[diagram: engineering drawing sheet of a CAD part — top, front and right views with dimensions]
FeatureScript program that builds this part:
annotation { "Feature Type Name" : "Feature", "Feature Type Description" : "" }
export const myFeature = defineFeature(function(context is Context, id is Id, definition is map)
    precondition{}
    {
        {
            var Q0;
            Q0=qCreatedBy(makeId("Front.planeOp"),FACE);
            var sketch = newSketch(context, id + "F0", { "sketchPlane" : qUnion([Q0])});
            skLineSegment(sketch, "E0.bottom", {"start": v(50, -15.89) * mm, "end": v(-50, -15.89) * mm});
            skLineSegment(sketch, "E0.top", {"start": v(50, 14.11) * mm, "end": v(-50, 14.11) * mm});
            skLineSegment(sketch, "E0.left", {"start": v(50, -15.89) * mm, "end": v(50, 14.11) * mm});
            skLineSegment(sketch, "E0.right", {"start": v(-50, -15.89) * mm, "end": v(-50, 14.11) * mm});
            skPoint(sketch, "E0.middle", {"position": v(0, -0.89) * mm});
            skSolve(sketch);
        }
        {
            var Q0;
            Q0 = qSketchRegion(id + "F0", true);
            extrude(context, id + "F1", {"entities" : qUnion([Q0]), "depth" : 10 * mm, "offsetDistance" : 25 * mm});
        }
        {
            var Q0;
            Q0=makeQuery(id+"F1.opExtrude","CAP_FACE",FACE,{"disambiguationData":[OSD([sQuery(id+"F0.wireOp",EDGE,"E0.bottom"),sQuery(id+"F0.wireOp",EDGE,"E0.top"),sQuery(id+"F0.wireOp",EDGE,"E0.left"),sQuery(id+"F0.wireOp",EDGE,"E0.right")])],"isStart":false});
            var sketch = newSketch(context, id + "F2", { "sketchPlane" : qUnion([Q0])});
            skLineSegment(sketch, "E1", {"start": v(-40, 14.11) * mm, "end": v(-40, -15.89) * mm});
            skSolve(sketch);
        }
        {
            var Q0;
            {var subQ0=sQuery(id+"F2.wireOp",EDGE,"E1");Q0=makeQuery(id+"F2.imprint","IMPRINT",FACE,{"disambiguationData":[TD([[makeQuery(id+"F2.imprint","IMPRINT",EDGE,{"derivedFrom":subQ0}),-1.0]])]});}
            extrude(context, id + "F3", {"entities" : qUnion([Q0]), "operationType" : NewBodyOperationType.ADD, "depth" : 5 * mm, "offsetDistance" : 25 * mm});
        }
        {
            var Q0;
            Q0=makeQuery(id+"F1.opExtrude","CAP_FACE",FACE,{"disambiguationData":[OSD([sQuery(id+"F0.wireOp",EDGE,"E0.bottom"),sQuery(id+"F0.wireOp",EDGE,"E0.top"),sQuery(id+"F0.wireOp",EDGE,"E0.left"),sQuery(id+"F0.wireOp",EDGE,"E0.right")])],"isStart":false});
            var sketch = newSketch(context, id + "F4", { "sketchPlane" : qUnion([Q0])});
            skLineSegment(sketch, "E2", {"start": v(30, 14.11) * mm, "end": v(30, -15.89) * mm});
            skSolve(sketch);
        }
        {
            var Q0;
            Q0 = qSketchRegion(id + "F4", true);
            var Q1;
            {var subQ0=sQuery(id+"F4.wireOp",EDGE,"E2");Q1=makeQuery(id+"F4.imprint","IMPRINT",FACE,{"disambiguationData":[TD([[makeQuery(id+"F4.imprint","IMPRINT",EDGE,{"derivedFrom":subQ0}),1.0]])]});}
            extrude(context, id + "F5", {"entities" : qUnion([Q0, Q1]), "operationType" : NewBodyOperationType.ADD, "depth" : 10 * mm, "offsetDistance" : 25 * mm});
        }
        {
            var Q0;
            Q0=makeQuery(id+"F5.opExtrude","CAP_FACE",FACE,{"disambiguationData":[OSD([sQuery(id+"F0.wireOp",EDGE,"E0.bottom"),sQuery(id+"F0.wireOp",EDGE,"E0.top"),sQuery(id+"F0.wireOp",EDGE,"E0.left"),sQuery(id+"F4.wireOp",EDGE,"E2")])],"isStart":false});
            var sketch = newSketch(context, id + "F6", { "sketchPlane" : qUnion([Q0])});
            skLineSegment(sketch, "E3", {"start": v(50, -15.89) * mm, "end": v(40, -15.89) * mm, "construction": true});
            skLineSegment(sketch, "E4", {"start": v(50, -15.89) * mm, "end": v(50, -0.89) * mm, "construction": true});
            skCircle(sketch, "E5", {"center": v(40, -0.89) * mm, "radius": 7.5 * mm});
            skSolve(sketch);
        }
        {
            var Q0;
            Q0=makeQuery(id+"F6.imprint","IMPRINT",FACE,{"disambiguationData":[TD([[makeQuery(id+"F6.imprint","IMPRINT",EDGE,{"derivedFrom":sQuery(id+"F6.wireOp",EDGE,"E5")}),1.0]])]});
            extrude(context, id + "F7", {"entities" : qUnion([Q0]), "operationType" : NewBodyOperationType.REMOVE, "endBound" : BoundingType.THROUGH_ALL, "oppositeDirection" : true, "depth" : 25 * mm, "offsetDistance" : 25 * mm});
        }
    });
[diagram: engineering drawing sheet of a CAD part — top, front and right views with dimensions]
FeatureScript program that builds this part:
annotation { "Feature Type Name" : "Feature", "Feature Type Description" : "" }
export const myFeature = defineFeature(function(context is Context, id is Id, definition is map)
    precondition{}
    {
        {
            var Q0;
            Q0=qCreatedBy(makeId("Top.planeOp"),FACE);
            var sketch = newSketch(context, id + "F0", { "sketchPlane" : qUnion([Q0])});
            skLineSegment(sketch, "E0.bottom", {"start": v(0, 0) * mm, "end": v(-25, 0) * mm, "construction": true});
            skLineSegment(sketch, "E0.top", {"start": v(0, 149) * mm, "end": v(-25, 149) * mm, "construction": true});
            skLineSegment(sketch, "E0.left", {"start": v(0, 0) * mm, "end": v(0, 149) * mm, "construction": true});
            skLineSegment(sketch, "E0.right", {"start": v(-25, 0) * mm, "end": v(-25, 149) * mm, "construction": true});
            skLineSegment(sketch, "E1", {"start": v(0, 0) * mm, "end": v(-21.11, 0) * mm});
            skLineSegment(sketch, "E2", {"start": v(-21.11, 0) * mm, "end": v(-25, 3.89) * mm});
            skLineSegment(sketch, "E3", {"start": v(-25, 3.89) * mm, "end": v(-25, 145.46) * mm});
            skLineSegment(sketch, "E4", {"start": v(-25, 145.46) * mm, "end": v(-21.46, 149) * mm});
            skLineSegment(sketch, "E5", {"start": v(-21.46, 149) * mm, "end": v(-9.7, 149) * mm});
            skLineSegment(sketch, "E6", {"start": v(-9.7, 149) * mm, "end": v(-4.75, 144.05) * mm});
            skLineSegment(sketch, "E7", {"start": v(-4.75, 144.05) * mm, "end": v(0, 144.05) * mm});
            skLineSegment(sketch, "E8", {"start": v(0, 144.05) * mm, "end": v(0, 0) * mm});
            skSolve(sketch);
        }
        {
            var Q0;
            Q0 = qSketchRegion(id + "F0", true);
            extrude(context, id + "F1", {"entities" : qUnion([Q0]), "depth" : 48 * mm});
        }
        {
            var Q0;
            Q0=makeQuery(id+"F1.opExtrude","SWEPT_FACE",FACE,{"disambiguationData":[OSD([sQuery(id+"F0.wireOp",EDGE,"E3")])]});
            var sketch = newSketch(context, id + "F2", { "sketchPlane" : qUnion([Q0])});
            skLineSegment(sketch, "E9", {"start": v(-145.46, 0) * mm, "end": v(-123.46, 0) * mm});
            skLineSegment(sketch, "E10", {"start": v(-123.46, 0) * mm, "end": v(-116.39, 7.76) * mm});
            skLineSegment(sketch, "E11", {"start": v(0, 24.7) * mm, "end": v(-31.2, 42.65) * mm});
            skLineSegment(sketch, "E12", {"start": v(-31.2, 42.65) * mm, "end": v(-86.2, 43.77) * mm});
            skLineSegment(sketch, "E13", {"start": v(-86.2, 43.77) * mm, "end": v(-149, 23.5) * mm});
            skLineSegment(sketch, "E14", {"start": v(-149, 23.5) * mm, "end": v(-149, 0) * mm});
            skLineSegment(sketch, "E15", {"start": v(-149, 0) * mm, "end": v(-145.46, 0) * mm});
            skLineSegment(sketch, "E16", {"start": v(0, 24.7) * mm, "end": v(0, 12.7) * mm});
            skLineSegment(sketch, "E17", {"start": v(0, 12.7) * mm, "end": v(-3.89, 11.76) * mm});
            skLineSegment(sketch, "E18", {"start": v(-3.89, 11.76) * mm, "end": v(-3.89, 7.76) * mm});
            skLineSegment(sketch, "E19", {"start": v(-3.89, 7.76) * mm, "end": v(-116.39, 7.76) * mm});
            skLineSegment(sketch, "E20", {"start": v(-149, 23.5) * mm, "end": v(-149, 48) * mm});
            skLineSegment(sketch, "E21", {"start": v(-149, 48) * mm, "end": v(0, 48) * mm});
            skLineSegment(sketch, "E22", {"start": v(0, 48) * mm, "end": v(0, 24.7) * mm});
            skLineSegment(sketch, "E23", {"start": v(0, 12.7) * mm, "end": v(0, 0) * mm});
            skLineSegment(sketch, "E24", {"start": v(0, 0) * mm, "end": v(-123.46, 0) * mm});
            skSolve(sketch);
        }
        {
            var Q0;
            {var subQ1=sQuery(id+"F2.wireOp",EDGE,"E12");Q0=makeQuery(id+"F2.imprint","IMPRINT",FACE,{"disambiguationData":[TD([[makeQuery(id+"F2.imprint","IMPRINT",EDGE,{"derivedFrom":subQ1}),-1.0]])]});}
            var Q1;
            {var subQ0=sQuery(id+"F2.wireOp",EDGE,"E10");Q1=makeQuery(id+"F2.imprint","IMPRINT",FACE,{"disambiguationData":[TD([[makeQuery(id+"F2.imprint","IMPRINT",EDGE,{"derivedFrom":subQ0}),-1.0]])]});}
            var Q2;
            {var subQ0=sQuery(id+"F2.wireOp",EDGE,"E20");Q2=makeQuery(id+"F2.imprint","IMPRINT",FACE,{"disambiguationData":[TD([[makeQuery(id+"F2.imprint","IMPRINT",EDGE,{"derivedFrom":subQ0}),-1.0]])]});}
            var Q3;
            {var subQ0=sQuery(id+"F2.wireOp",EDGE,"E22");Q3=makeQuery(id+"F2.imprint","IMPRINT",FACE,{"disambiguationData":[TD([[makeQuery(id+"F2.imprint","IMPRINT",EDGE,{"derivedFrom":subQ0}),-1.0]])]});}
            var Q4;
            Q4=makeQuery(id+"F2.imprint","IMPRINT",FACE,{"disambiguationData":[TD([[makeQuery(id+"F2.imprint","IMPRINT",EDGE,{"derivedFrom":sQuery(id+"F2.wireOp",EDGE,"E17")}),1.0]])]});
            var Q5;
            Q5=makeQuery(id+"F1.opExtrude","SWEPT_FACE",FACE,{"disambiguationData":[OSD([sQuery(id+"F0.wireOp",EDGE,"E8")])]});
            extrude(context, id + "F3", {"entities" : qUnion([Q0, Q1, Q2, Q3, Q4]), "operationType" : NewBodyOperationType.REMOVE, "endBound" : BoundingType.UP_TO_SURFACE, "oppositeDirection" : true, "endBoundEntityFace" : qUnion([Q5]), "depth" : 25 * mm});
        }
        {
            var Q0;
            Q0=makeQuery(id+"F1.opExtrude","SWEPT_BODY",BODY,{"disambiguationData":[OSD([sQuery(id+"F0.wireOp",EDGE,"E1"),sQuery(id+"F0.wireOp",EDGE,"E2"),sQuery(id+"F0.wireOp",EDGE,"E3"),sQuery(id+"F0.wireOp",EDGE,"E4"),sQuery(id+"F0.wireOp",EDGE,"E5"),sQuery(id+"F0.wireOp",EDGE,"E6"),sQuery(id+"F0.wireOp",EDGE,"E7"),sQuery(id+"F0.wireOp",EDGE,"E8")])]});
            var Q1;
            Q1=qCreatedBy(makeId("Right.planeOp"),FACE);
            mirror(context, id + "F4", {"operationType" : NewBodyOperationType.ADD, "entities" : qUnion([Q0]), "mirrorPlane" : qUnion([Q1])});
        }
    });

• TO DO:
Reproduce the records verbatim, from their first line through the line containing "v(0, -0.89) *", with both ends included.

• SOLUTION:
[diagram: engineering drawing sheet of a CAD part — top, front and right views with dimensions]
FeatureScript program that builds this part:
annotation { "Feature Type Name" : "Feature", "Feature Type Description" : "" }
export const myFeature = defineFeature(function(context is Context, id is Id, definition is map)
    precondition{}
    {
        {
            var Q0;
            Q0=qCreatedBy(makeId("Front.planeOp"),FACE);
            var sketch = newSketch(context, id + "F0", { "sketchPlane" : qUnion([Q0])});
            skLineSegment(sketch, "E0.bottom", {"start": v(50, -15.89) * mm, "end": v(-50, -15.89) * mm});
            skLineSegment(sketch, "E0.top", {"start": v(50, 14.11) * mm, "end": v(-50, 14.11) * mm});
            skLineSegment(sketch, "E0.left", {"start": v(50, -15.89) * mm, "end": v(50, 14.11) * mm});
            skLineSegment(sketch, "E0.right", {"start": v(-50, -15.89) * mm, "end": v(-50, 14.11) * mm});
            skPoint(sketch, "E0.middle", {"position": v(0, -0.89) * mm});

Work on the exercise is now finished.